TO BE DONE: Copy the lines from the beginning through the one containing "scientific name: Uria aalge", inclusive, swapping "scientific name" for "species name" and leaving everything else unchanged.

DATA PROVIDED:
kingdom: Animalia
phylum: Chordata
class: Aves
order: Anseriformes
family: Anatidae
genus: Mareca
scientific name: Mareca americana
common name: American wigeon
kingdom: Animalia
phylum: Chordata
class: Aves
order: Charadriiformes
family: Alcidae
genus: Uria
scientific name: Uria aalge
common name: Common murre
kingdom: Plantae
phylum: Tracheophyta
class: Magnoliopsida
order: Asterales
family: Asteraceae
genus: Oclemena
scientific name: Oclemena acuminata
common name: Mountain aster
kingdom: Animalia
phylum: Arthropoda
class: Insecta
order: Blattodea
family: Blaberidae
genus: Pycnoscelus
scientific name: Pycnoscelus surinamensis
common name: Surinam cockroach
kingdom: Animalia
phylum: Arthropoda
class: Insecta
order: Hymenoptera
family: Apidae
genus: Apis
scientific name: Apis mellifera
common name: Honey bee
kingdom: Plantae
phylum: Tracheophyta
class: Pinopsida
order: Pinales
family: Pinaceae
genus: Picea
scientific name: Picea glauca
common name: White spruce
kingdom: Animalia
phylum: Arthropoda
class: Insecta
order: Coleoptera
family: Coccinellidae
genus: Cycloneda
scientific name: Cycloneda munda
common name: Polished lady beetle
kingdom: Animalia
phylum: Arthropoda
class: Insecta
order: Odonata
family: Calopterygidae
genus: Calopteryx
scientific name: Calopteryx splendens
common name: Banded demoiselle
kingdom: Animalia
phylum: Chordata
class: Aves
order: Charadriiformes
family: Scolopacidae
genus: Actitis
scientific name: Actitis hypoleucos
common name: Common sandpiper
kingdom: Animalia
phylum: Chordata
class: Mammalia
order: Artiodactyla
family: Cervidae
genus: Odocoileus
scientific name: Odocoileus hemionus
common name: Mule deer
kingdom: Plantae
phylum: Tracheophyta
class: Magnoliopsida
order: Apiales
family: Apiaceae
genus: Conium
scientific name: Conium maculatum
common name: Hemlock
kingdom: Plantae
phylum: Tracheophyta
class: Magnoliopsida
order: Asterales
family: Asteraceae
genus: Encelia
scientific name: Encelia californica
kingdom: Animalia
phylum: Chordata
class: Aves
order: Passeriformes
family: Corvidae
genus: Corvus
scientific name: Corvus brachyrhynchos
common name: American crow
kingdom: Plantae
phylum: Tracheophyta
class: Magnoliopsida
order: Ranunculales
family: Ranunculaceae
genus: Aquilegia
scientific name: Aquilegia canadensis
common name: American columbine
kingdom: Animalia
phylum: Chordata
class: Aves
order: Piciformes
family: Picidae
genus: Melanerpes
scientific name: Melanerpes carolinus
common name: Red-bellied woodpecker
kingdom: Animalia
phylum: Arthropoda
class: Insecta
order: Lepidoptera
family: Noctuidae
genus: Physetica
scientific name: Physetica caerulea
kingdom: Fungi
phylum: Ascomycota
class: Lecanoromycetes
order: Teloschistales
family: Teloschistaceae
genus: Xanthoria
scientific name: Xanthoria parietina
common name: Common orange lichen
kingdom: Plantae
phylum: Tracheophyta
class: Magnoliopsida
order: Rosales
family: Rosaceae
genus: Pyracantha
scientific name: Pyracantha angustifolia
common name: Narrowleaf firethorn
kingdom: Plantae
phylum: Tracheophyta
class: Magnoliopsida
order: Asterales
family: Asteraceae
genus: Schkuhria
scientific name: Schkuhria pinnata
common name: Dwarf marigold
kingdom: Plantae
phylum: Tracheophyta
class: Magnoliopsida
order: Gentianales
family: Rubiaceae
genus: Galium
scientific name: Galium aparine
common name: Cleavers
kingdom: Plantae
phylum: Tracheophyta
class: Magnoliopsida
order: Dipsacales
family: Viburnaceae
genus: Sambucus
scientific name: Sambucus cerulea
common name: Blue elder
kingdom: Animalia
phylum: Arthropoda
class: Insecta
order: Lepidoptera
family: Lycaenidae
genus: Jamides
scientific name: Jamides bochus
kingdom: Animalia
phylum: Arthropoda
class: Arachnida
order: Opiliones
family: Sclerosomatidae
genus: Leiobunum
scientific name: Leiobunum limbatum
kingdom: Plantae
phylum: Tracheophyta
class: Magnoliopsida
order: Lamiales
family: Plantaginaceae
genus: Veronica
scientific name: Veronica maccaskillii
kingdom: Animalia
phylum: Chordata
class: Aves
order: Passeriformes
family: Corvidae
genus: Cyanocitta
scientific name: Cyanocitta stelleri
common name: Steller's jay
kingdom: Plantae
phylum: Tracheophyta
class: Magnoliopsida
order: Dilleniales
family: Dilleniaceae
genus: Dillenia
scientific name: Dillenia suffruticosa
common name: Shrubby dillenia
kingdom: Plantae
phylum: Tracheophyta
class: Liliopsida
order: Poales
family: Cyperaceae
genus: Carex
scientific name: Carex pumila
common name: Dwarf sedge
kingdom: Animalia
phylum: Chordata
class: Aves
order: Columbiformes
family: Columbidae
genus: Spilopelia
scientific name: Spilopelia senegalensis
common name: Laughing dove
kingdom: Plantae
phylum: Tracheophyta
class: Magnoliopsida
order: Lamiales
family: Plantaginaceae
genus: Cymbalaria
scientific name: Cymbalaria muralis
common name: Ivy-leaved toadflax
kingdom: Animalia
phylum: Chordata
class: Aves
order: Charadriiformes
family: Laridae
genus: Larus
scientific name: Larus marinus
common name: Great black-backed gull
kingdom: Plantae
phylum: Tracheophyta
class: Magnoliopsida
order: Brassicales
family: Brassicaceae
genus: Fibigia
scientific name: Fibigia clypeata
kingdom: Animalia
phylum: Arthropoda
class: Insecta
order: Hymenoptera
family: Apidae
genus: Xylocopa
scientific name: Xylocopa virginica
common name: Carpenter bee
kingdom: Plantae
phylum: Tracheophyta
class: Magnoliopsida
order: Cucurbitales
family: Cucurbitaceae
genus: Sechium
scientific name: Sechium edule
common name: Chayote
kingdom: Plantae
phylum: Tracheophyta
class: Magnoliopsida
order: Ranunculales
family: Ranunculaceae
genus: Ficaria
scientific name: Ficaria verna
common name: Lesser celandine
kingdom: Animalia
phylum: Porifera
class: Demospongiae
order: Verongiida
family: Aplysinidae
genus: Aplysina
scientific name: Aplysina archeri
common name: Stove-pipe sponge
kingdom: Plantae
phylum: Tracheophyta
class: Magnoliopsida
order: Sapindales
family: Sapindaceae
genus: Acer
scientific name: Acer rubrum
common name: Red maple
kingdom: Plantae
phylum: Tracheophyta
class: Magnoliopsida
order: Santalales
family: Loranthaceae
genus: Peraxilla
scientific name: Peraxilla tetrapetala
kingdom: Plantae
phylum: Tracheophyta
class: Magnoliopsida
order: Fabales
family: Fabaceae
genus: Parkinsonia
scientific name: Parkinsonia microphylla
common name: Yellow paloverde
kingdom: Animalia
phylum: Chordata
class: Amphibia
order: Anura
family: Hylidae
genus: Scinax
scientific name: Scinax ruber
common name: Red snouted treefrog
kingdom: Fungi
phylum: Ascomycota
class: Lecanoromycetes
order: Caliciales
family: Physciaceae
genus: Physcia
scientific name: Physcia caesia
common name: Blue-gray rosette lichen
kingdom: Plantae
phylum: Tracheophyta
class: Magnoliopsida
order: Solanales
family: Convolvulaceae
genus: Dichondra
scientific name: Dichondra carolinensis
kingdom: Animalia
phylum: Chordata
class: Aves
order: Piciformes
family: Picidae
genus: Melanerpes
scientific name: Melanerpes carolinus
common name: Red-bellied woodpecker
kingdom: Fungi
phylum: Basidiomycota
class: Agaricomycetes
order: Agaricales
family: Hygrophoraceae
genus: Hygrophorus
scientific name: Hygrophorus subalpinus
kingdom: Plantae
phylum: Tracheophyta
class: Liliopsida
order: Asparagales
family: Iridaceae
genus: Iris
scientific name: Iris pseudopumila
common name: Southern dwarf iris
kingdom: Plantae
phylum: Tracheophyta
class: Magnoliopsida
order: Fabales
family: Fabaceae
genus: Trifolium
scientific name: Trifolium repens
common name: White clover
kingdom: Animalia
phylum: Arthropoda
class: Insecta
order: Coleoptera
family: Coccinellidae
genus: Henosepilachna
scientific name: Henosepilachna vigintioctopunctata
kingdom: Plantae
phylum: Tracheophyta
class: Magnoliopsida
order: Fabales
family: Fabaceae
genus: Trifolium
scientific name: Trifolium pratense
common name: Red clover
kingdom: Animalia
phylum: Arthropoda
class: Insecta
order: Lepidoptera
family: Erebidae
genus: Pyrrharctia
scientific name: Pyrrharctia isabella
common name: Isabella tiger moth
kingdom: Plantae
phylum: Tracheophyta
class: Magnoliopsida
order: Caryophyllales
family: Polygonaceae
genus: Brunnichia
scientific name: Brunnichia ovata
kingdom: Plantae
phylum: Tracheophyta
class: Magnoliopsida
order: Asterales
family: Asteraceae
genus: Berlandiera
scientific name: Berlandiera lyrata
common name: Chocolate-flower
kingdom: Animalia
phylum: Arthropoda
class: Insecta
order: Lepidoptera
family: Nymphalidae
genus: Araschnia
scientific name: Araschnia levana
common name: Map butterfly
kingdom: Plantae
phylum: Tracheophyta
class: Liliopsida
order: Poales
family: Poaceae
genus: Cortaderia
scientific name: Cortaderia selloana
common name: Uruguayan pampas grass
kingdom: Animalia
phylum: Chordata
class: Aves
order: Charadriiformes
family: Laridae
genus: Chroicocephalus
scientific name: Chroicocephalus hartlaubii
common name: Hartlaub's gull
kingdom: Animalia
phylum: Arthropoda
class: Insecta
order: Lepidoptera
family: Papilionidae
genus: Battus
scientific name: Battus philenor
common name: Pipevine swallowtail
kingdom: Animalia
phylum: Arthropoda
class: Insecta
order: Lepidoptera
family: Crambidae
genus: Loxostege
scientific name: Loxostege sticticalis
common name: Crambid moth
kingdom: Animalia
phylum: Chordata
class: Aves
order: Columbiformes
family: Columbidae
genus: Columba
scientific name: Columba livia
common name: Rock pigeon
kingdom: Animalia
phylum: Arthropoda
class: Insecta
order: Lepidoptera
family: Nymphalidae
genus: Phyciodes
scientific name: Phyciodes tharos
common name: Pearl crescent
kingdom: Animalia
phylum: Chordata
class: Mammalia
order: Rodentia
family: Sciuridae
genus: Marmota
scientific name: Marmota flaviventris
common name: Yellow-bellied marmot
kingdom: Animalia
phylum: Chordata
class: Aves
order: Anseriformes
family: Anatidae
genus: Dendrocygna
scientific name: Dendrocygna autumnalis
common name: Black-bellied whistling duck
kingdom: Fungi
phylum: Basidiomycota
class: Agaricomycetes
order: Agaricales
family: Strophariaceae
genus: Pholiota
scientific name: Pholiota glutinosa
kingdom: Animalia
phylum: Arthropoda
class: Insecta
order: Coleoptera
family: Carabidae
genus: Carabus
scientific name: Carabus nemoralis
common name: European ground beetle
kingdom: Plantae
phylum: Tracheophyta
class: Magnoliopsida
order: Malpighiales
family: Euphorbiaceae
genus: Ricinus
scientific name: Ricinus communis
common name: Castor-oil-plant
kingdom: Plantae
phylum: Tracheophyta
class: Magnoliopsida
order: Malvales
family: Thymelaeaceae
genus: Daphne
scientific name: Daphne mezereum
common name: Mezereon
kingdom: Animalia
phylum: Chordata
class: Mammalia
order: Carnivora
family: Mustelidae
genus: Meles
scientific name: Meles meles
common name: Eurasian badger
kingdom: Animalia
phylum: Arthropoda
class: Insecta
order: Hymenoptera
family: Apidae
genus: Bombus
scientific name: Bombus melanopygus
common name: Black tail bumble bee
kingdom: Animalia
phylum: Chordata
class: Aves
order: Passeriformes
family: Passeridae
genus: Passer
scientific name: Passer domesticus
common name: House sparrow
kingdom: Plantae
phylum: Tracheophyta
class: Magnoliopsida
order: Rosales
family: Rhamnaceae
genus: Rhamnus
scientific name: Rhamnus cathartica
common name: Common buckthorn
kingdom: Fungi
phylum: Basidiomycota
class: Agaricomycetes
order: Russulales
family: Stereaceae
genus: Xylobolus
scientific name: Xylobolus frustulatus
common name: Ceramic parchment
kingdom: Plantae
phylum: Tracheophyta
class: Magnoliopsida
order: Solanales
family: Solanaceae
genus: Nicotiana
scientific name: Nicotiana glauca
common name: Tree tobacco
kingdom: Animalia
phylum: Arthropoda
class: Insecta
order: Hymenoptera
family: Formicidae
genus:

ANSWER:
kingdom: Animalia
phylum: Chordata
class: Aves
order: Anseriformes
family: Anatidae
genus: Mareca
species name: Mareca americana
common name: American wigeon
kingdom: Animalia
phylum: Chordata
class: Aves
order: Charadriiformes
family: Alcidae
genus: Uria
species name: Uria aalge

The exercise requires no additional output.